Behavioural experiments from the 1960’s and 1970’s sought to prove the existence of colour vision in sharks by training them to associate with different coloured targets. The experiments proved inconclusive, however, as it could not be determined whether the sharks were responding to a change in colour brightness or hue. In recent years, a new technique has been used to assess visual pigments in a variety of marine creatures, including sharks, and this has proven to be a very successful and accurate method for analysing visual pigment absorbance. Studies are still underway on sharks, but it’s been shown very recently that some species of the closely related rays, the giant and eastern shovelnose rays and the blue-spotted maskray, have three different cone types. This means they have colour vision comparable to humans, which is a very exciting finding!
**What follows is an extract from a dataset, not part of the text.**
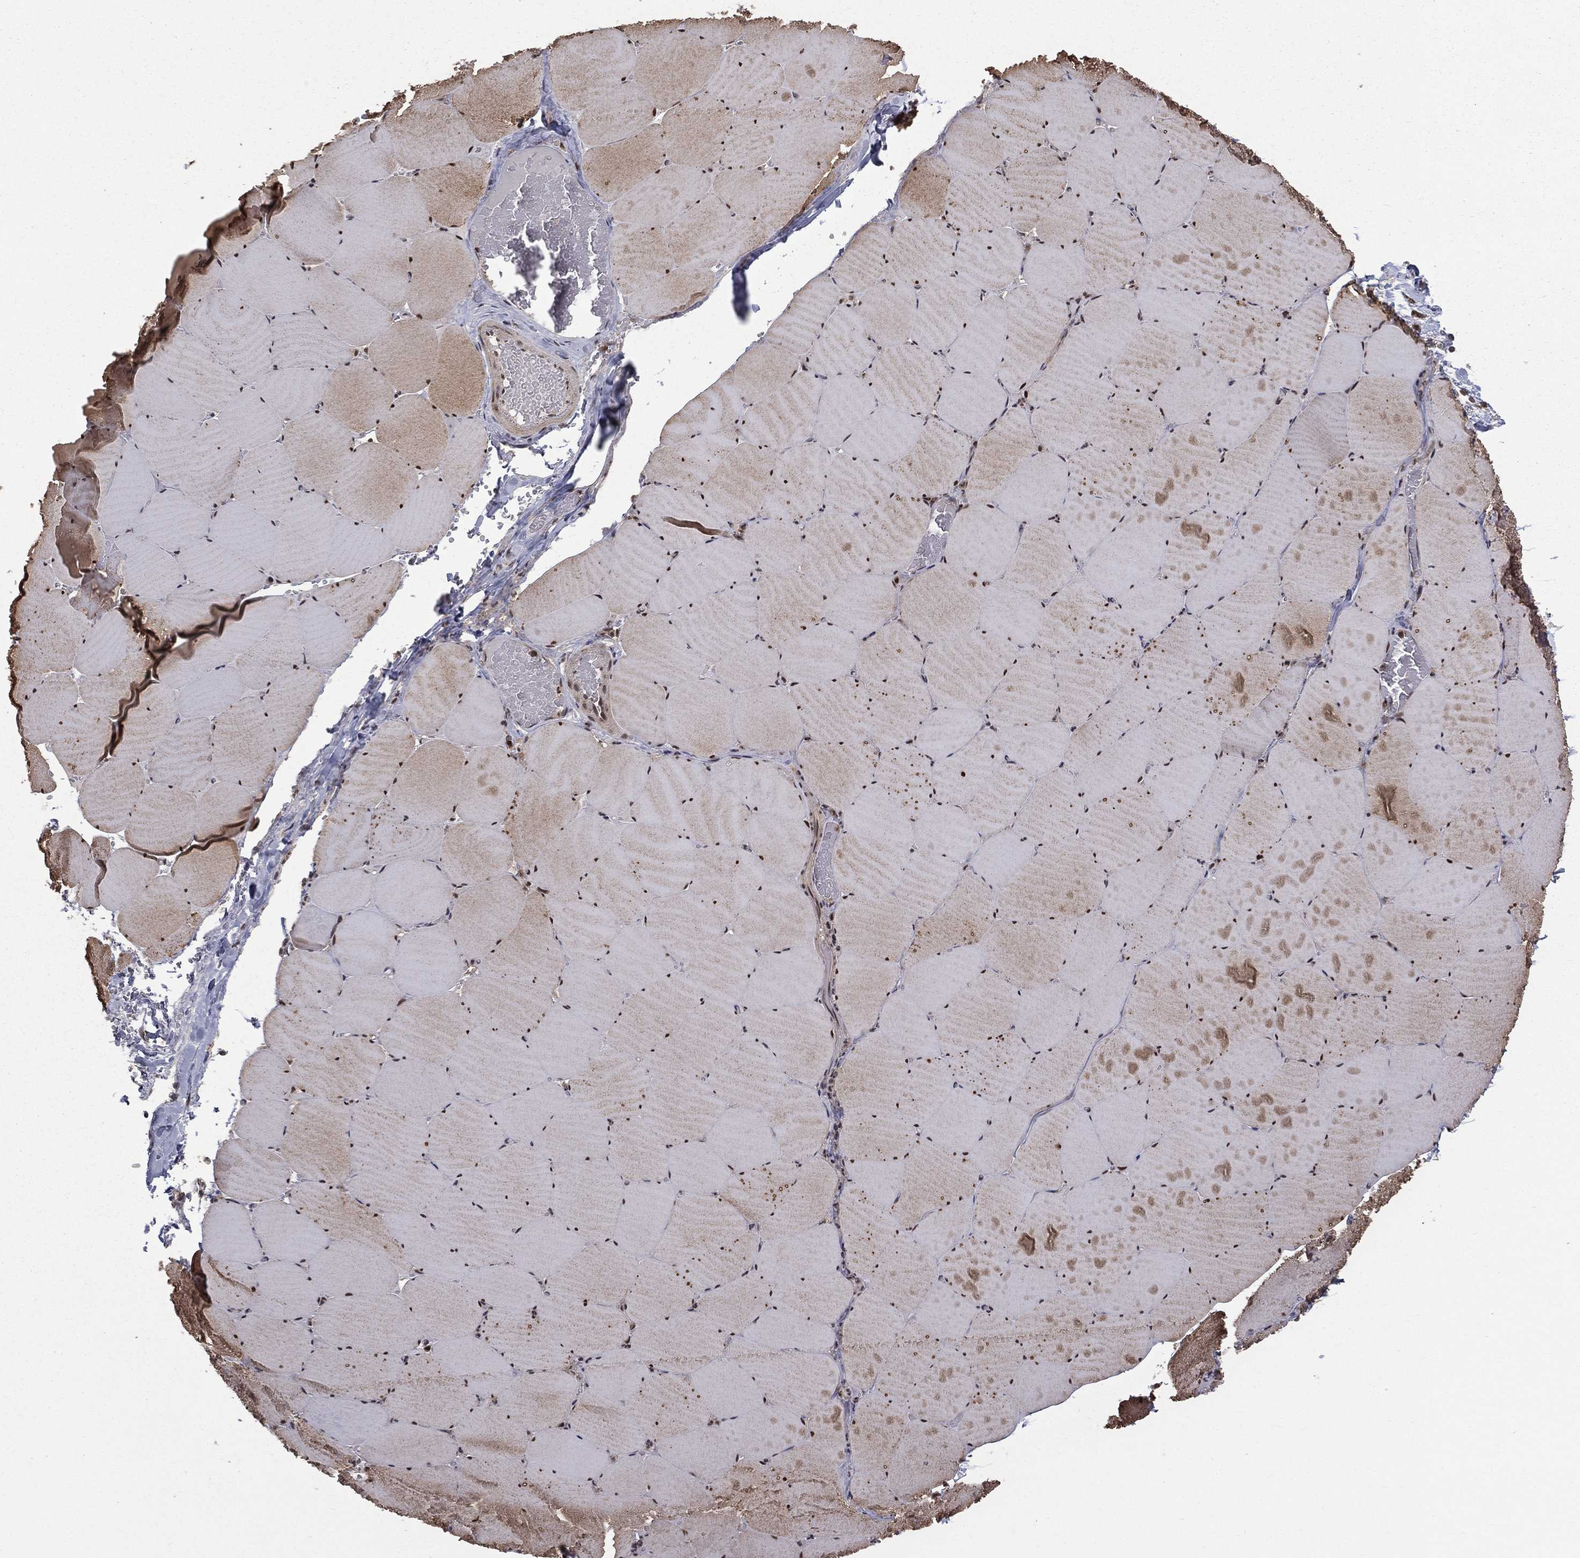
{"staining": {"intensity": "strong", "quantity": ">75%", "location": "nuclear"}, "tissue": "skeletal muscle", "cell_type": "Myocytes", "image_type": "normal", "snomed": [{"axis": "morphology", "description": "Normal tissue, NOS"}, {"axis": "morphology", "description": "Malignant melanoma, Metastatic site"}, {"axis": "topography", "description": "Skeletal muscle"}], "caption": "High-power microscopy captured an IHC photomicrograph of unremarkable skeletal muscle, revealing strong nuclear staining in approximately >75% of myocytes.", "gene": "JMJD6", "patient": {"sex": "male", "age": 50}}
While the jury is still out on whether or not sharks see in colour, there can be no doubt that the visual systems of these fascinating creatures are adapted remarkably well to their particular lifestyles and habitat preferences. There is still a wealth of information waiting to be uncovered on the visual system of sharks, and in a time where understanding the biology and ecology of sharks is critical to their survival, sensory neurobiological studies offers another method for predicting such bio-ecological factors as predatory strategy, habitat preference and behaviours.